§ TEXT SHOWN
P- Notes, cause of the bearish sensex

    What are Participatory notes?


    P-Notes are instruments issued contractually by FIIs to third parties reflecting ownership of the economic benefits of specified underlying Indian securities. P-Notes conventionally come into being through the execution of an over-the-counter derivative contract* between the P-Note holder and the FII. Through a P-Note, the counterparty of the FII could acquire an exposure to the value of the economic benefits holding the underlying securities without the legal benefits such as voting power. An FII could well issue a P-Note without holding the underlying securities, if it does not care to hedge its exposure. However, as any prudent person would, an FII would hedge its obligations owed to the P-Note holder by either holding the underlying securities, or by hedging the exposure on the futures and options segment in India.


    Why was this new P- notes policy proposed?


  1. RBI was always against the use of P-notes. The reason being that it was difficult to know the source of the FII funds that flow into India.
  2. Due to this flow it was difficult to control the inflow of dollar and hence rupee appreciation.
  3. It is believed that private banking coffers of Indian-resident politicians and industrialists held offshore, is the source of investments through the P-Note route.
  4. Intelligence agencies had warned the government that terrorist funds too are benefiting from the exponential upsurge in Indian stock prices using the P-Note route.

§ EXERCISE DATA
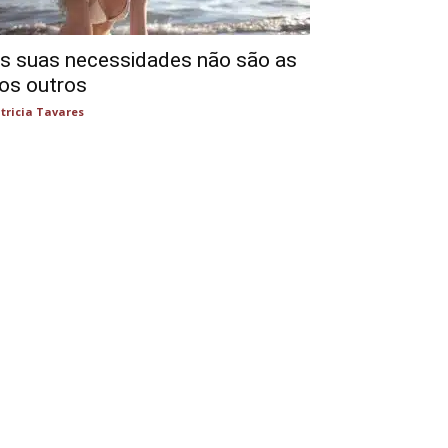
s suas necessidades não são as
os outros
tricia Tavares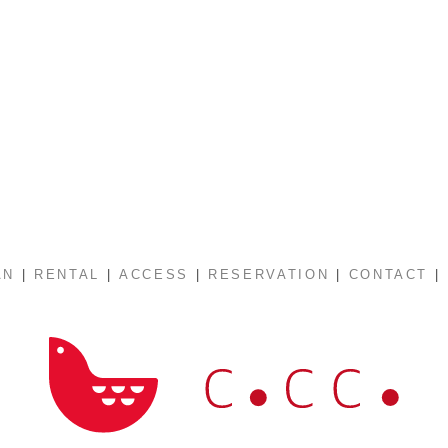
|
|
|
|
|
AN
RENTAL
ACCESS
RESERVATION
CONTACT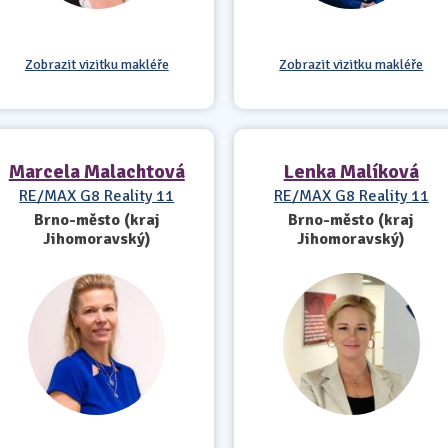
Zobrazit vizitku makléře
Zobrazit vizitku makléře
Marcela Malachtová
Lenka Malíková
RE/MAX G8 Reality 11
RE/MAX G8 Reality 11
Brno-město (kraj
Brno-město (kraj
Jihomoravský)
Jihomoravský)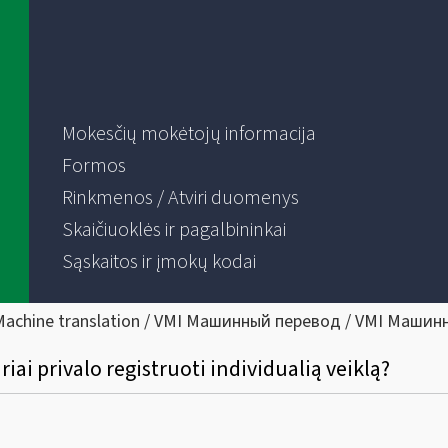
Mokesčių mokėtojų informacija
Formos
Rinkmenos / Atviri duomenys
Skaičiuoklės ir pagalbininkai
Sąskaitos ir įmokų kodai
Machine translation / VMI Машинный перевод / VMI Машин
riai privalo registruoti individualią veiklą?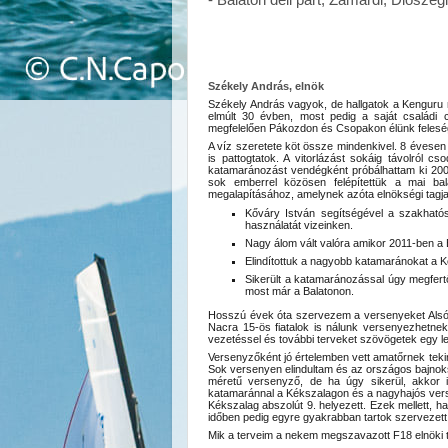
- Balaton deli part, Zamárdi, Diószeg
Székely András, elnök
Székely András vagyok, de hallgatok a Kenguru
elmúlt 30 évben, most pedig a saját családi 
megfelelően Pákozdon és Csopakon élünk feleség
A víz szeretete köt össze mindenkivel. 8 évesen
is pattogtatok. A vitorlázást sokáig távolról c
katamaránozást vendégként próbálhattam ki 2002
sok emberrel közösen felépítettük a mai bal
megalapításához, amelynek azóta elnökségi tagja
Kőváry István segítségével a szakhatós
használatát vizeinken.
Nagy álom vált valóra amikor 2011-ben a
Elindítottuk a nagyobb katamaránokat a 
Sikerült a katamaránozással úgy megfer
most már a Balatonon.
Hosszú évek óta szervezem a versenyeket Alsóö
Nacra 15-ös fiatalok is nálunk versenyezhetne
vezetéssel és további terveket szövögetek egy l
Versenyzőként jó értelemben vett amatőrnek te
Sok versenyen elindultam és az országos bajnok
méretű versenyző, de ha úgy sikerül, akkor i
katamaránnal a Kékszalagon és a nagyhajós vers
Kékszalag abszolút 9. helyezett. Ezek mellett,
időben pedig egyre gyakrabban tartok szervezett
Mik a terveim a nekem megszavazott F18 elnöki ti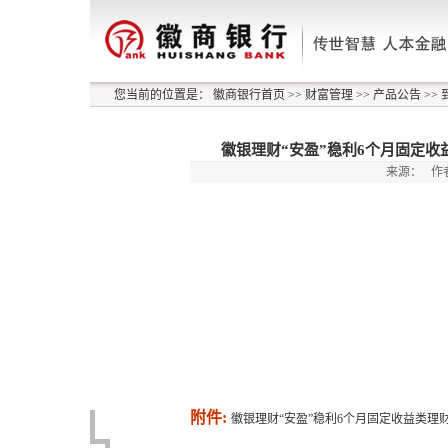
您当前的位置是：
徽商银行首页
>>
财富管理
>>
产品公告
>>
徽银理财“安盈”稳利6个月固定收益类
来源：
作
附件:
徽银理财“安盈”稳利6个月固定收益类理财产品2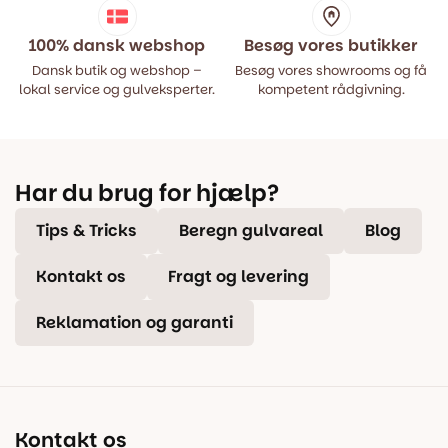
100% dansk webshop
Besøg vores butikker
Dansk butik og webshop –
Besøg vores showrooms og få
lokal service og gulveksperter.
kompetent rådgivning.
Har du brug for hjælp?
Tips & Tricks
Beregn gulvareal
Blog
Kontakt os
Fragt og levering
Reklamation og garanti
Kontakt os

§ WHAT YOU NEED TO DO
a – Translate this sentence from the text on participatory notes into Spanish: "RBI was always against the use of P-notes."
b – In the text on participatory notes, what two ways can an FII hedge its obligations to the P-Note holder?
c – Carry on the text about participatory notes from where it stops.

§ TASK-BY-TASK OUTPUTS
a – El RBI siempre estuvo en contra del uso de los P-notes.

b – It can hold the underlying securities or hedge the exposure on the futures and options segment in India.

c –
  5. What is the new policy?


  6. First, P-Note exposures leveraging on the exposure in India, to the futures and options segment, are sought to be banned.
  7. Second, it is proposed that FIIs alone ought to issue P-Notes and not their sub-accounts. Sub-accounts are entities registered as such under the aegis of the registration of any FII, which route too permits a foreign person to invest into the Indian market.
  8. Third, the size of exposure an FII could provide its clients through P-Notes is sought to be curtailed through a quota system.

    *Over-the-counter (OTC) derivatives are contracts that are traded (and privately negotiated) directly between two parties, without going through an exchange or other intermediary. Products such as swaps, forward rate agreements, and exotic options are almost always traded in this way.


    I would like my more informed friends to carry on the discussion further. I have told about the causes they can contribute on the effects.